Work request 1
Repeat the records below word for word, leaving the pictures out of your answer.

Selected excerpt

The methods of determining these characteristics have been largely originated and developed in the Office of Public Roads in Washington, and are described in one of its bulletins, No. 31, as follows:

Percentage of wear represents the amount of material under 0.16 cm. in diameter lost by abrasion from a weighed quantity of rock fragments of definite size. It is determined in the following manner: The rock sample is broken into pieces that will pass through a 2.4-inch ring but not through a 1.2-inch ring, and after being thoroughly cleansed, dried and cooled, 5 kg. are weighted and placed in a cast-iron cylinder (34 cm. deep by 20 cm. in diameter) closed at one end and having a tight-fitting iron cover at the other. This cylinder is one of four attached to a shaft so that the axis of each is inclined at an angle of 30° with that of the shaft. These cylinders are revolved for five hours at the rate of 2,000 revolutions per hour, during which the stone fragments are thrown from one end of the cylinder to the other twice in each revolution. At the end of five hours the machine is stopped, the cylinders opened, and their contents poured into a basin, in which every stone is carefully washed to remove any adherent detritus. This abraded material is then thoroughly dried, and from the amount lost below 0.16 cm. the per cent, of wear is estimated.

Work request 2
Carry on the passage about testing road stone for percentage of wear from the point where it ends.

Material provided
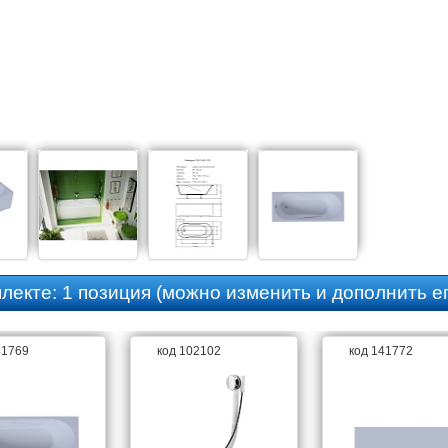
плекте:
1 позиция
(можно изменить и дополнить ег
41769
код 102102
код 141772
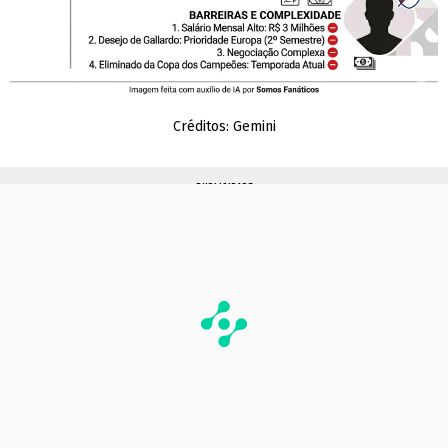
Créditos: Gemini
PUBLICIDADE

Expected output 1
плекте:
1 позиция
(можно изменить и дополнить ег
41769
код 102102
код 141772
Créditos: Gemini
PUBLICIDADE

Expected output 2
Hardness is the resistance which a material offers to the displacement of its particles by friction, and varies inversely as the loss in weight by grinding with a standard abrasive agent. The test is made in the following manner: The test piece in the form of a cylinder about 3 inches in length by 1 inch in diameter is prepared by an annular core drill and placed in the grinding machine in such a manner that the base of the cylinder rests on the upper surface of a circular grinding disk of cast iron, which is rotated in a horizontal plane by a crank movement. The specimen is weighted so as to exert a pressure of 250 grams per square centimeter against the disk, which is fed from a funnel with sand of about 13 mm. in diameter. After 1,000 revolutions the loss in weight of the sample is determined and the coefficient of wear obtained by deducting one third of this loss from 20.

Toughness as here understood is the power possessed by a material to resist fracture by impact. The test piece is a cylindrical rock core similar to that used in determining hardness, and the test is made with an impact machine constructed on the principle of a pile driver. The blow is delivered by a hammer weighing 2 kg. which is raised by a sprocket chain and released automatically by a concentric electro-magnet. The test consists of 1 cm. fall of the hammer for the first blow and an increased fall of 1 cm. for each succeeding blow until failure of the test piece occurs. The number of blows required to cause this failure represents the toughness.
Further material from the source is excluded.